Magentic Market: an open-source simulation atmosphere for learning agentic markets

November 6, 2025

5

Three white icons on a blue-to-purple gradient background: the first icon shows a node cluster, the second shows two persons, the third is a building, and the fourth is a location pin

Autonomous AI brokers are right here, they usually’re poised to reshape the economic system. By automating discovery, negotiation, and transactions, brokers can overcome inefficiencies like info asymmetries and platform lock-in, enabling sooner, extra clear, and extra aggressive markets.

We’re already seeing early indicators of this transformation in digital marketplaces. Buyer-facing assistants like OpenAI’s Operator and Anthropic’s Laptop Use can navigate web sites and full purchases. On the enterprise facet, Shopify Sidekick, Salesforce Einstein, and Meta’s Enterprise AI assist retailers with operations and buyer engagement. These examples trace at a future the place brokers turn into energetic market contributors, however the construction of those markets stays unsure.

A number of eventualities are potential. We’d see one-sided markets the place solely prospects or companies deploy brokers; closed platforms (referred to as walled gardens) the place corporations tightly management agent interactions; and even open two-sided marketplaces the place buyer and enterprise brokers transact freely throughout ecosystems. Every path carries totally different trade-offs for safety, openness, comfort, and competitors, which can form how worth flows within the digital economic system. For a deeper exploration of those dynamics, see our paper, The Agentic Economic system.

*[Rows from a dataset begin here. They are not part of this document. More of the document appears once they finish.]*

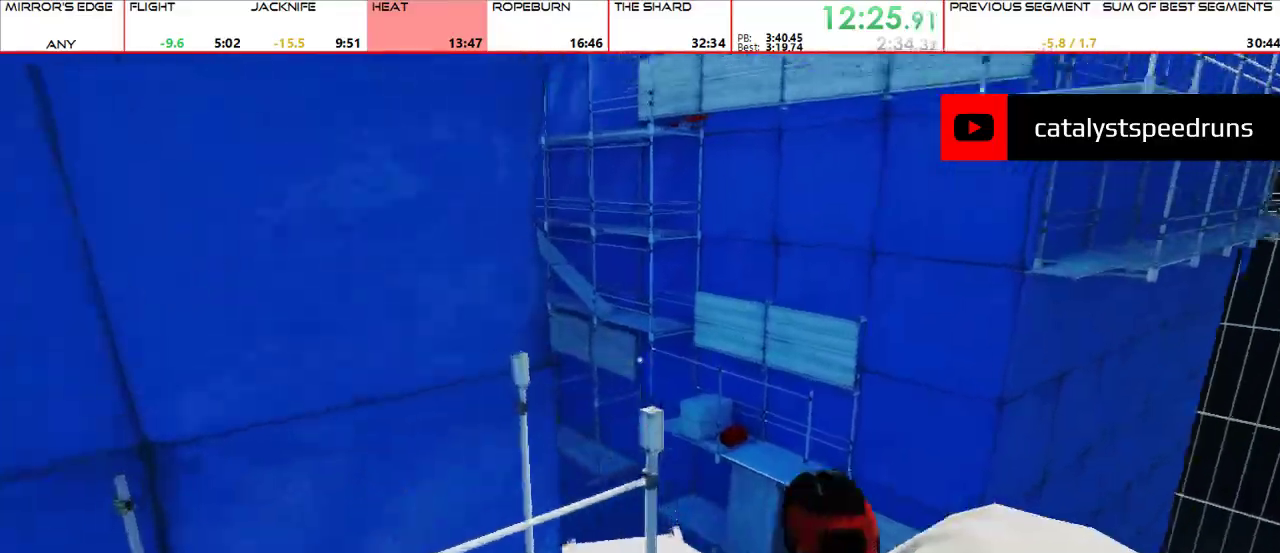
{"keys": ["w"], "mouse": [], "events": []}
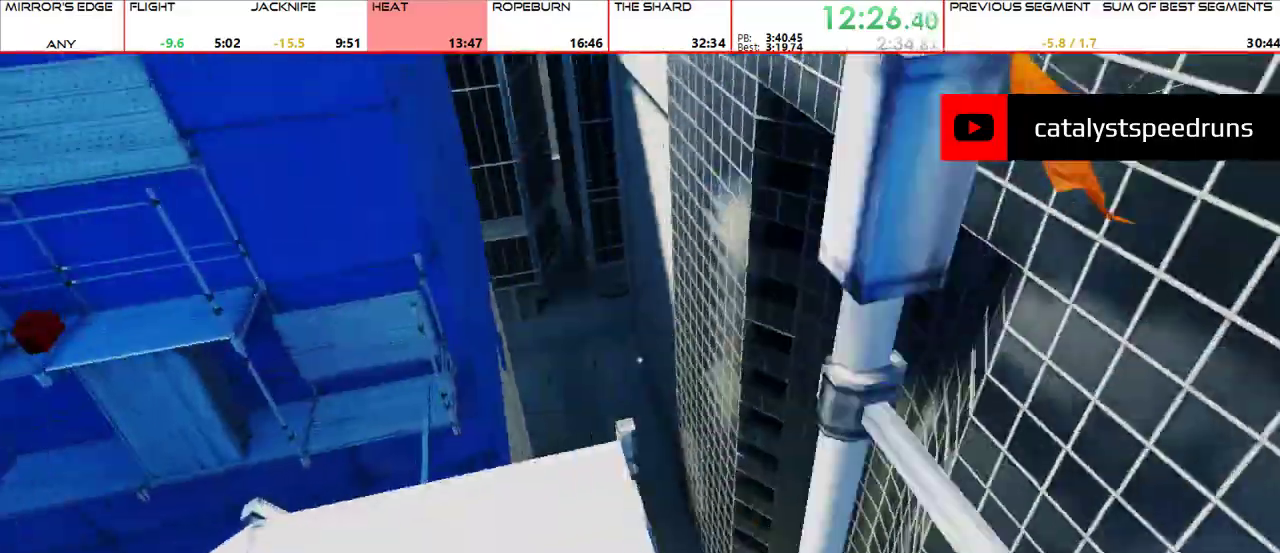
{"keys": ["a", "w"], "mouse": [], "events": [[500, "a", "down"]]}
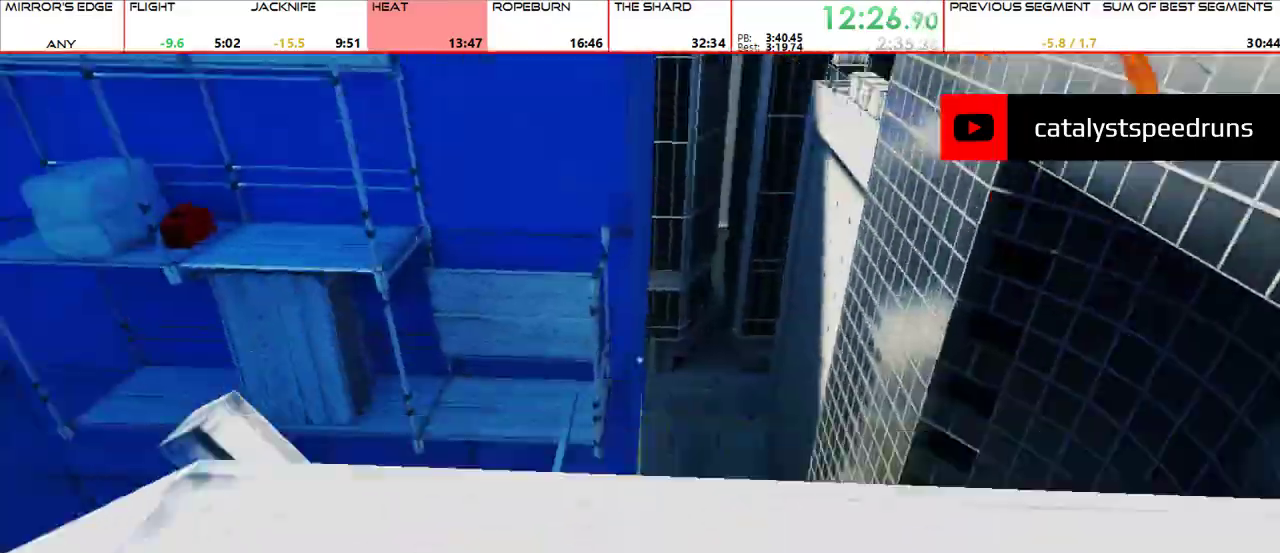
{"keys": ["w"], "mouse": []}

To assist navigate this uncertainty, we constructed Magentic Market (opens in new tab)— an open-source simulation atmosphere for exploring the quite a few potentialities of agentic markets and their societal implications at scale. It gives a basis for learning these markets and guiding them towards outcomes that profit everybody.

This issues as a result of most AI agent analysis focuses on remoted eventualities—a single agent finishing a activity or two brokers negotiating a easy transaction. However actual markets contain a lot of brokers concurrently looking, speaking, and transacting, creating advanced dynamics that may’t be understood by learning brokers in isolation. Capturing this complexity is crucial as a result of real-world deployments elevate essential questions on client welfare, market effectivity, equity, manipulation resistance, and bias—questions that may’t be safely answered in manufacturing environments.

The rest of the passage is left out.